[Exercise aim]
Every line below must be given again exactly.

[Entries supplied]
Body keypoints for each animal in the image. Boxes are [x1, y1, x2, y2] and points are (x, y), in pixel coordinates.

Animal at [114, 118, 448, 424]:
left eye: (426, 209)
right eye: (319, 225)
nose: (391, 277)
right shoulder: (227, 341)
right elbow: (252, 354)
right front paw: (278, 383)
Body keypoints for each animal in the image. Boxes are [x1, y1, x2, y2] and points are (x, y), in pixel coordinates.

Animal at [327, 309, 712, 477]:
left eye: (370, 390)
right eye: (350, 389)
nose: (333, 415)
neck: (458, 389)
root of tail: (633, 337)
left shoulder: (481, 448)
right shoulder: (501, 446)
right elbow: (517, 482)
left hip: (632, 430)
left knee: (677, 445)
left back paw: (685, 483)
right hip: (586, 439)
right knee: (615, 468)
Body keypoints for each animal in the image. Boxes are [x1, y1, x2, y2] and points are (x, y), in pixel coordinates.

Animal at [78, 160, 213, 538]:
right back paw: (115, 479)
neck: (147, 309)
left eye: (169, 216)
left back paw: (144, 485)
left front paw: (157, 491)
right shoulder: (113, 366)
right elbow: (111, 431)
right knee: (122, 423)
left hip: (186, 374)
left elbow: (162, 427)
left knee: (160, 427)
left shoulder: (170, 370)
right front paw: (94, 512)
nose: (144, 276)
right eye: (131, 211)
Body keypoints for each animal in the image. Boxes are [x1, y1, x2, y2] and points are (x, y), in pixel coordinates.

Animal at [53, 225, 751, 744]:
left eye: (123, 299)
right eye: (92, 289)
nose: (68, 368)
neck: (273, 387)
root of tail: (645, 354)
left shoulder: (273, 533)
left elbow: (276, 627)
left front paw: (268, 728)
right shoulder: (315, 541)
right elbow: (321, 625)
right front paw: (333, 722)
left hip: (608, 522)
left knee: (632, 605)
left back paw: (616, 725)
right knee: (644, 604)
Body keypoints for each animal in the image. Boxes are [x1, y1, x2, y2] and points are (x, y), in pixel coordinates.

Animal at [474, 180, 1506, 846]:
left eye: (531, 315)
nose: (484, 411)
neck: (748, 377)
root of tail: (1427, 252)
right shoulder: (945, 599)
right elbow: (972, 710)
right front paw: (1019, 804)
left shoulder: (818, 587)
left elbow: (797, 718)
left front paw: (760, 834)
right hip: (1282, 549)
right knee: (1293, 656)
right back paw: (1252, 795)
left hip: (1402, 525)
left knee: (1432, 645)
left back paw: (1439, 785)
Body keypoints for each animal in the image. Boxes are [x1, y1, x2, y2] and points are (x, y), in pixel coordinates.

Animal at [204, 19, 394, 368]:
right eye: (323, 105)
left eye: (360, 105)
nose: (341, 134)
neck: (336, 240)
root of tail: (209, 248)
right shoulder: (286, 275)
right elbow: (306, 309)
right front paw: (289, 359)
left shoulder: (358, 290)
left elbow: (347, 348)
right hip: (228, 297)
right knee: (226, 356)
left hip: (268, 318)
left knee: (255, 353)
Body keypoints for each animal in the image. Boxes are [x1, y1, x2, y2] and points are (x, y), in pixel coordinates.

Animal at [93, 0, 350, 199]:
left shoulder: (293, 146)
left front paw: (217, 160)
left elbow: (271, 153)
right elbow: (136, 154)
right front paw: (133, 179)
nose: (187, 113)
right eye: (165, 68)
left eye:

[Exercise solution]
Body keypoints for each animal in the image. Boxes are [x1, y1, x2, y2] and points are (x, y), in pixel coordinates.

Animal at [114, 118, 448, 424]:
left eye: (426, 209)
right eye: (319, 225)
nose: (391, 277)
right shoulder: (227, 341)
right elbow: (252, 354)
right front paw: (278, 383)
Body keypoints for each animal in the image. Boxes are [x1, y1, x2, y2] and points are (x, y), in pixel coordinates.

Animal at [327, 309, 712, 477]:
left eye: (370, 390)
right eye: (350, 389)
nose: (333, 415)
neck: (458, 389)
root of tail: (633, 337)
left shoulder: (481, 448)
right shoulder: (501, 446)
right elbow: (517, 482)
left hip: (632, 430)
left knee: (677, 445)
left back paw: (685, 483)
right hip: (586, 439)
right knee: (615, 468)
Body keypoints for each animal in the image. Boxes are [x1, y1, x2, y2] and points are (x, y), in pixel coordinates.

Animal at [78, 160, 213, 538]:
right back paw: (115, 479)
neck: (147, 309)
left eye: (169, 216)
left back paw: (144, 485)
left front paw: (157, 491)
right shoulder: (113, 366)
right elbow: (111, 431)
right knee: (122, 423)
left hip: (186, 374)
left elbow: (162, 427)
left knee: (160, 427)
left shoulder: (170, 370)
right front paw: (94, 512)
nose: (144, 276)
right eye: (131, 211)
Body keypoints for each animal in the image. Boxes are [x1, y1, x2, y2] and points are (x, y), in pixel coordinates.

Animal at [53, 225, 751, 744]:
left eye: (123, 299)
right eye: (92, 289)
nose: (68, 368)
neck: (273, 387)
root of tail: (645, 354)
left shoulder: (273, 533)
left elbow: (276, 627)
left front paw: (268, 728)
right shoulder: (315, 541)
right elbow: (321, 625)
right front paw: (333, 722)
left hip: (608, 522)
left knee: (632, 605)
left back paw: (616, 725)
right knee: (644, 604)
Body keypoints for each animal in the image. Boxes are [x1, y1, x2, y2] and points are (x, y), in pixel coordinates.

Animal at [474, 180, 1506, 846]:
left eye: (531, 315)
nose: (484, 411)
neck: (748, 377)
root of tail: (1427, 252)
right shoulder: (945, 599)
right elbow: (972, 710)
right front paw: (1019, 804)
left shoulder: (818, 587)
left elbow: (797, 718)
left front paw: (760, 834)
right hip: (1282, 549)
right knee: (1293, 656)
right back paw: (1252, 795)
left hip: (1402, 525)
left knee: (1432, 645)
left back paw: (1439, 785)
Body keypoints for each animal in the image. Boxes are [x1, y1, x2, y2] and points are (x, y), in pixel coordinates.

Animal at [204, 19, 394, 368]:
right eye: (323, 105)
left eye: (360, 105)
nose: (341, 134)
neck: (336, 240)
root of tail: (209, 248)
right shoulder: (286, 275)
right elbow: (306, 309)
right front paw: (289, 359)
left shoulder: (358, 290)
left elbow: (347, 348)
right hip: (228, 297)
right knee: (226, 356)
left hip: (268, 318)
left knee: (255, 353)
Body keypoints for each animal in the image. Boxes are [x1, y1, x2, y2] and points are (x, y), in pixel coordinates.

Animal at [93, 0, 350, 199]:
left shoulder: (293, 146)
left front paw: (217, 160)
left elbow: (271, 153)
right elbow: (136, 154)
right front paw: (133, 179)
nose: (187, 113)
right eye: (165, 68)
left eye:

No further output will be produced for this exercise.